HHMI investigator Michael Summers encourages students such as Leila Njimoluh (left) and Adjoa Smalls-Mantey even before they begin their freshman studies at UMBC.
With its 49,600 students and 1,251 buildings, it would be easy for a newcomer to feel disoriented, or even a little lost, on the University of Florida campus in Gainesville. Science for Life, the university's new HHMI-funded program, aims to prevent that from happening, at least for some ambitious science-oriented freshmen.
“We have these remarkable incoming classes of freshmen,” says Randy Duran, an associate professor of chemistry and director of Science for Life, which received a four-year, $1.5 million grant. “We want to capture large numbers of these very talented students who otherwise may be lost in the system.”
The program, which aims to build a kind of “science family” at the university, will be centered at the new HHMI Undergraduate Core Laboratory, where each year up to 100 freshmen will participate in interdisciplinary research. These students will then move on to pursue their own independent research projects, mentored by graduate students, postdoctoral fellows, and faculty members.

▶ **Scene geometry data for spatial reasoning**:
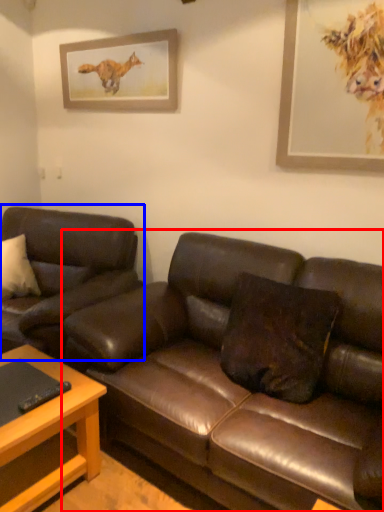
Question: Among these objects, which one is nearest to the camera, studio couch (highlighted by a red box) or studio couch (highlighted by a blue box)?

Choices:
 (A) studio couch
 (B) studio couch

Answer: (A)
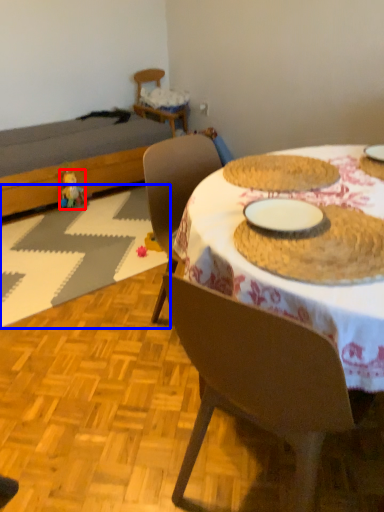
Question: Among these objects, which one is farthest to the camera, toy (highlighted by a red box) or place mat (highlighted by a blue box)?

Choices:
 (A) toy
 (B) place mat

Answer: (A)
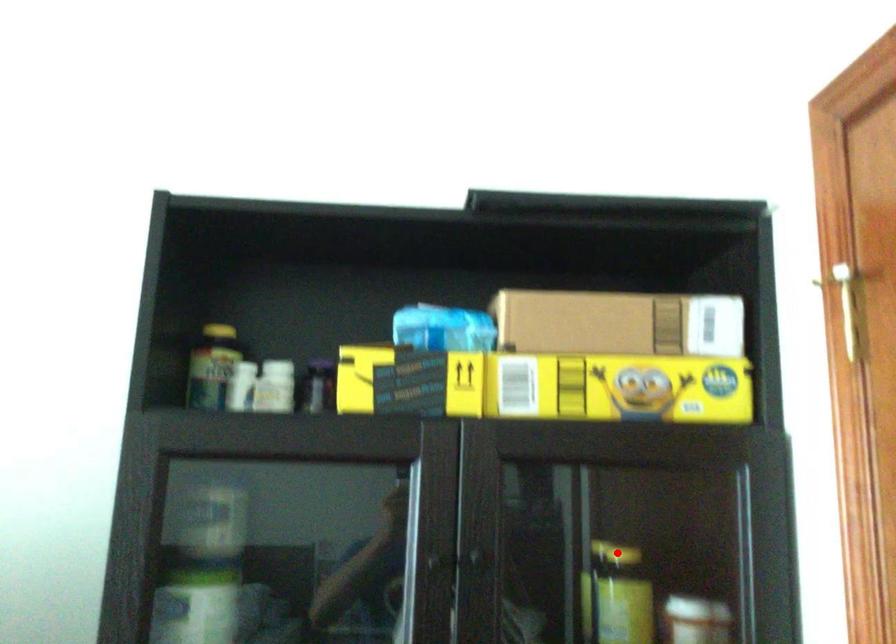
---
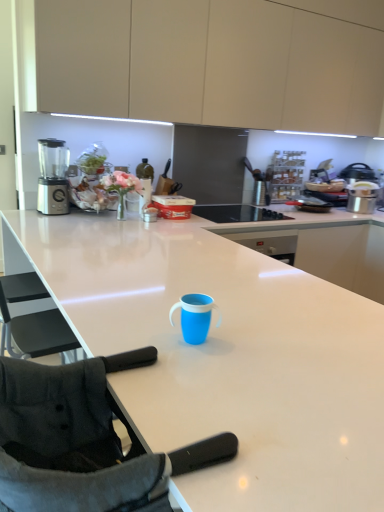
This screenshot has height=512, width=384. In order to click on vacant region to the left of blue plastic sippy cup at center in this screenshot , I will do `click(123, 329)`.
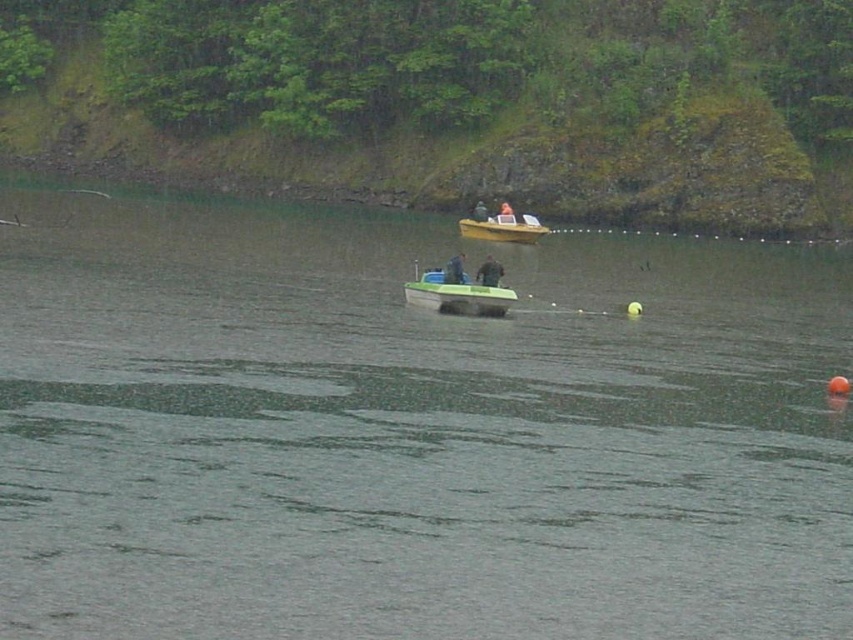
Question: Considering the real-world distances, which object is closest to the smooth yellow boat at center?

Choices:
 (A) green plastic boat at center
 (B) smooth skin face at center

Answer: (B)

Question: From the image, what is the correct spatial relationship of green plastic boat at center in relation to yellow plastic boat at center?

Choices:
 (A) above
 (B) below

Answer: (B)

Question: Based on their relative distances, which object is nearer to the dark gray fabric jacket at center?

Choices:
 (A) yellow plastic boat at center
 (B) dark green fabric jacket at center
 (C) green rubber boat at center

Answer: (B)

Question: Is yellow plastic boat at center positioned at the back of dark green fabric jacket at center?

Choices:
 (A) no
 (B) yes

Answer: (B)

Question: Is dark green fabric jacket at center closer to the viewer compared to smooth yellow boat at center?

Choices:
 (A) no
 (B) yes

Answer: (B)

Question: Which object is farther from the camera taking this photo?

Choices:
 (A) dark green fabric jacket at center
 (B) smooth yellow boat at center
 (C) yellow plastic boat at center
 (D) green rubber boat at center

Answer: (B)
* * *
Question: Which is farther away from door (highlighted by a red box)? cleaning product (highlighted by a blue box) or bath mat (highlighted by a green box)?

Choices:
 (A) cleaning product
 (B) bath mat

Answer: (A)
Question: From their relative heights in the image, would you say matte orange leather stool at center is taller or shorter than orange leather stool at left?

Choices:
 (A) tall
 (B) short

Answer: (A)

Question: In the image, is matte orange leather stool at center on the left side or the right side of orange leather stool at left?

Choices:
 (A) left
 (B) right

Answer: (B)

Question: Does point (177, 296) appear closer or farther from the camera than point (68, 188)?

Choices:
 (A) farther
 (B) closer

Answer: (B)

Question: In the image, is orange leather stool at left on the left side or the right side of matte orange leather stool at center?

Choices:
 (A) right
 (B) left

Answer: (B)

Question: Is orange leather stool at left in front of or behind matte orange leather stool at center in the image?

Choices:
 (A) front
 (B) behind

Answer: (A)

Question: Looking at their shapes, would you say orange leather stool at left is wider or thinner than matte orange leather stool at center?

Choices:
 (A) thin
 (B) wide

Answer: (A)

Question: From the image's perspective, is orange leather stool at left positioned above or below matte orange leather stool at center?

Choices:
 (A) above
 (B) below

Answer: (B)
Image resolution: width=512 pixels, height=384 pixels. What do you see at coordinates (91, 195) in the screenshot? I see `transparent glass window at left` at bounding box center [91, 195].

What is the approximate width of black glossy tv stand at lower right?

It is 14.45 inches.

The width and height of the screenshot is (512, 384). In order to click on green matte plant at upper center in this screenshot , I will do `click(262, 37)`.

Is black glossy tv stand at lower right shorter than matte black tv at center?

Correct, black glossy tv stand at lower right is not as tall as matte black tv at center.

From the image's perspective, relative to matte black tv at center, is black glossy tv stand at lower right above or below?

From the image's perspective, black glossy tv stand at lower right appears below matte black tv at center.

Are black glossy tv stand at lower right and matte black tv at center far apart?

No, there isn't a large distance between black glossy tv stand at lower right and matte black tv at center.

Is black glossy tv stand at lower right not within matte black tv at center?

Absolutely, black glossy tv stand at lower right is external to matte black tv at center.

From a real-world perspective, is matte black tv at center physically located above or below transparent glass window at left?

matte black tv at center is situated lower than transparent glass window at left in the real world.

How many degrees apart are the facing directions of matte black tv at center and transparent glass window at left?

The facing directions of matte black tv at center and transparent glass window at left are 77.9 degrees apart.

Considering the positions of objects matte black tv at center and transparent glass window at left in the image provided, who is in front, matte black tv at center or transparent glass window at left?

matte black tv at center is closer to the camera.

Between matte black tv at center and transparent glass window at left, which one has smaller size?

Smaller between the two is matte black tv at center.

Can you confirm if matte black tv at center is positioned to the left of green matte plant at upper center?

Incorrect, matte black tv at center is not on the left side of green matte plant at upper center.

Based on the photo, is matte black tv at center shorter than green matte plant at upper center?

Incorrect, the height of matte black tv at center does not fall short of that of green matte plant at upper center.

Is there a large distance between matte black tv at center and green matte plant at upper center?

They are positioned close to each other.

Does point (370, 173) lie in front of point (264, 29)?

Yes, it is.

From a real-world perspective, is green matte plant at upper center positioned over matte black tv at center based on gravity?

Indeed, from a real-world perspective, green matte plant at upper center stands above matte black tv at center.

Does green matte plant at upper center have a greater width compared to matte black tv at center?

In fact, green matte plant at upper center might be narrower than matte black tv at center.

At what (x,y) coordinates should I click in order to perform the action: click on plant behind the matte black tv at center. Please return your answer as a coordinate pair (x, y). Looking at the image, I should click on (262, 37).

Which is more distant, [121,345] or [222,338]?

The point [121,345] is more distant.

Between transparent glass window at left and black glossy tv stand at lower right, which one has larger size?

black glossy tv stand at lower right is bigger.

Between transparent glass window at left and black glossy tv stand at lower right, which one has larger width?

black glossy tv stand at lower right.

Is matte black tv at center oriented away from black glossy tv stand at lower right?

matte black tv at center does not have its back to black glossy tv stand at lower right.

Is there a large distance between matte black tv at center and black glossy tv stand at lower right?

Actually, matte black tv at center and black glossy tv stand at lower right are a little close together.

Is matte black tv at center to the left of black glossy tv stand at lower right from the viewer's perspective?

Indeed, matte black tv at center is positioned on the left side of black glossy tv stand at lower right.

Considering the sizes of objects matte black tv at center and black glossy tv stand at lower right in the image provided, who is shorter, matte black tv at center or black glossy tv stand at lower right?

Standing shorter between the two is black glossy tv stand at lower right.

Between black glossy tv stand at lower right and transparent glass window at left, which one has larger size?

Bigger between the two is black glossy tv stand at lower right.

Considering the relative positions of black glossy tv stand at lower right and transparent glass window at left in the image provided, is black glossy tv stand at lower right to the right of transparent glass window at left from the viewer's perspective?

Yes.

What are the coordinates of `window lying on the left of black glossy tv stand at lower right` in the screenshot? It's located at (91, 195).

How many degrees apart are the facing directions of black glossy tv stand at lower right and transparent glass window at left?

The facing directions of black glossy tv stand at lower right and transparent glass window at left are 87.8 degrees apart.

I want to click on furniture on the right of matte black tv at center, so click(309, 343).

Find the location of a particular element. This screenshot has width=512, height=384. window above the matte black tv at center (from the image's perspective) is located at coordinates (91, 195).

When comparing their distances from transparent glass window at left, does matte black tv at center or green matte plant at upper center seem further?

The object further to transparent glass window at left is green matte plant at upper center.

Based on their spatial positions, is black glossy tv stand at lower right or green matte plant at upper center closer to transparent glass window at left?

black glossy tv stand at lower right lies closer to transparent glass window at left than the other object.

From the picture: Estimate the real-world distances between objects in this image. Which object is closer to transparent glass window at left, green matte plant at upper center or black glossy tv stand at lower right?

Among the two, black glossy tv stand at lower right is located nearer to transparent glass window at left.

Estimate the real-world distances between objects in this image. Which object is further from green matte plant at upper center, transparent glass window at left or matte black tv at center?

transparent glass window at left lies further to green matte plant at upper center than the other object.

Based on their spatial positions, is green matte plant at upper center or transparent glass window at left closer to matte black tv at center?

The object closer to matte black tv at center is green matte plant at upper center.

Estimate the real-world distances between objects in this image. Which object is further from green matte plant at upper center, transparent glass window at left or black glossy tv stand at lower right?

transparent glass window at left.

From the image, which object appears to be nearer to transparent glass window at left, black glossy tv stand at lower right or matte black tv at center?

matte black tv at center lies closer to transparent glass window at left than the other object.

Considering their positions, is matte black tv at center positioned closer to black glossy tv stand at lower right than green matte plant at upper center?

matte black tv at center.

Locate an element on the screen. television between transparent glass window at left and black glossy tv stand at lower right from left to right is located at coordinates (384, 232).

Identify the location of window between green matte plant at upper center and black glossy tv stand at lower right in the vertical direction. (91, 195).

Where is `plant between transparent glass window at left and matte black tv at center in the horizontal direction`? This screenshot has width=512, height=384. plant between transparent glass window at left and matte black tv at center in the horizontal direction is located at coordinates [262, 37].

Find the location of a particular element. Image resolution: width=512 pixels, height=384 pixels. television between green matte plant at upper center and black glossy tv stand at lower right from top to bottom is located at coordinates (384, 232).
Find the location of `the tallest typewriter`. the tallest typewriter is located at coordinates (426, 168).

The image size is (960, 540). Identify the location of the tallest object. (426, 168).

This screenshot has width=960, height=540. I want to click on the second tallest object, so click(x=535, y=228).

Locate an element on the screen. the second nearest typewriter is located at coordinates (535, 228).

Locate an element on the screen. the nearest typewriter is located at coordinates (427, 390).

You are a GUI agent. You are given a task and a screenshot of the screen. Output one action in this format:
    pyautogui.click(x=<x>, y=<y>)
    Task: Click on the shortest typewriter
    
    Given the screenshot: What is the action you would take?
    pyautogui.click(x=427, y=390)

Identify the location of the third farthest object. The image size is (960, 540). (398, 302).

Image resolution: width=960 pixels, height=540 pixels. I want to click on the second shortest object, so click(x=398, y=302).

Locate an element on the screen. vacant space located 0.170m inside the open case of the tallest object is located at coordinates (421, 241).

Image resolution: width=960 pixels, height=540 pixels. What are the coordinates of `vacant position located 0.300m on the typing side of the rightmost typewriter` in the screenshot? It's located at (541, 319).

▶ **Tasks**:
• A. Reproduce the passage on the Science for Life program word for word, everything from "HHMI investigator Michael" down to "studies at UMBC.".
• B. Using the passage on the Science for Life program, state whether each statement agrees with it, answering yes or no and quoting the deciding words: (i) Science for Life received a four-year, $1.5 million grant; (ii) Randy Duran is an associate professor of physics; (iii) each year up to 200 freshmen will participate in interdisciplinary research at the new core laboratory.
• C. Carry the passage on the Science for Life program forward from its final sentence, writing the next part in the same manner.

▶ **Written answers**:
• A.
HHMI investigator Michael Summers encourages students such as Leila Njimoluh (left) and Adjoa Smalls-Mantey even before they begin their freshman studies at UMBC.

• B.
(i) Yes: "which received a four-year, $1.5 million grant"
(ii) No: "an associate professor of chemistry and director of Science for Life"
(iii) No: "each year up to 100 freshmen will participate in interdisciplinary research"

• C.
The grant has also allowed the university to establish, in conjunction with historically black Morehouse College, more than 300 miles away in Atlanta, Georgia, a teaching fellows program for postdocs. “Morehouse provides a very good, diverse, nurturing atmosphere for learning about mentoring and teaching,” Duran explains.
The schools' postdocs will spend a year at each institution, teaching and doing collaborative research. “This background will give them experience in teaching, mentoring, and research both at undergraduate and research-intensive institutions,” says Duran. As an incentive to continue their teaching and mentoring, the University of Florida will pay them $20,000 when they sign on as new faculty members at any college or university.